Friday, November 24, 2017
Never fired a shot.
A week before deer season I went to the range to sight in my rifle. I like the range, they have all the equipment and I know many of the guys there. Every year I sit at their bench-rest and fire a couple of rounds at 100 yards while one of the members watches through his spotting scope. I never adjust my rifle scope much 'cause it doesn't change much from year to year. But it's comforting to know the rifle will shoot where you aim it. And there's always time for some stories in the comfortable club house. After that the only thing left is to find the deer.
It's surprising how the slightest hint of a breeze can rattle the loose bark on a birch tree and sound just like a deer's footsteps. That is, until you actually hear a deer. There was a noise muffling carpet of snow when deer season opened, which could be good or bad, depending on your point of view but if it weren't for the chickadees and ravens sounding off I might have thought I was losing my hearing.The squirrels were running around but other than their chattering they made no noise on the snow.
The third day of the season I explored a little cutting my setter, Gabby, and I found in October. We'd spotted some buck sign then, and with the snow I found many places where deer entered the cut to feed. Best of all, there was no sign of other hunters near, and it was close to home. The fourth morning of deer season I carried a ladder stand in and propped it against a popple. While I was setting it up a deer snorted behind me and I turned to see a disappearing tail. Buck or doe I can't say, but it was encouraging.

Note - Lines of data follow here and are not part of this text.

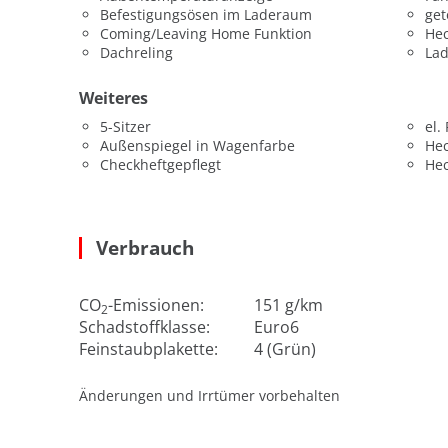
Befestigungsösen im Laderaum
get
Coming/Leaving Home Funktion
Hec
Dachreling
La
Weiteres
5-Sitzer
el.
Außenspiegel in Wagenfarbe
He
Checkheftgepflegt
He
Verbrauch
CO
-Emissionen:
151 g/km
2
Schadstoffklasse:
Euro6
Feinstaubplakette:
4 (Grün)
Änderungen und Irrtümer vorbehalten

Over the next days I saw plenty of does and fawns, and a couple of small bucks, but not a buck I wanted to shoot. I caught sight of one small spike buck coming slowly, brousing along the way, but he was so quiet I couldn't hear his footfall until he was 10 yards away. I knew then I would have to see them long before I'd hear them. I let him go to grow up some.
Each night at home I'd renew my enthusiasm reading tales of big-antlered bucks written by well-known writers from all over the country. It would be all or nothing for me.
I gave up the stand one morning and eased my way around the outside of the cutting. I was crossing a swampy little opening stepping in water under the snow when I was busted by a doe. We were eye to eye maybe 40 yards apart. Then she turned and in two or three jumps was gone. What really got me was the second deer behind her that jumped after her. This is thick country of jack pine and balsams, alders, aspen, maple, and birch. If you can see the antlers of a disappearing buck in these woods it's probably a good one. I followed him the rest of that day and picked up the track the next day. I never found where he bedded or learned much else about him, though the tracks of all sorts of critters from weasels to wolves were interesting to come across. I never saw the buck again and when his track led into the big swamp bordering the lake I just wasn't willing to follow any longer. I'll look for him next year.
As I write this I'm sitting inside munching leftover turkey – no venison for me this year, and I'm watching the steady rain coming down. It won't be enough to melt the snow but it's enough to keep me indoors. Weird weather. Fly fishing is done, at least locally. Some folks are ice-fishing already, though today could change that. Gabby is ready for some more bird hunting and I am, too. Maybe tomorrow.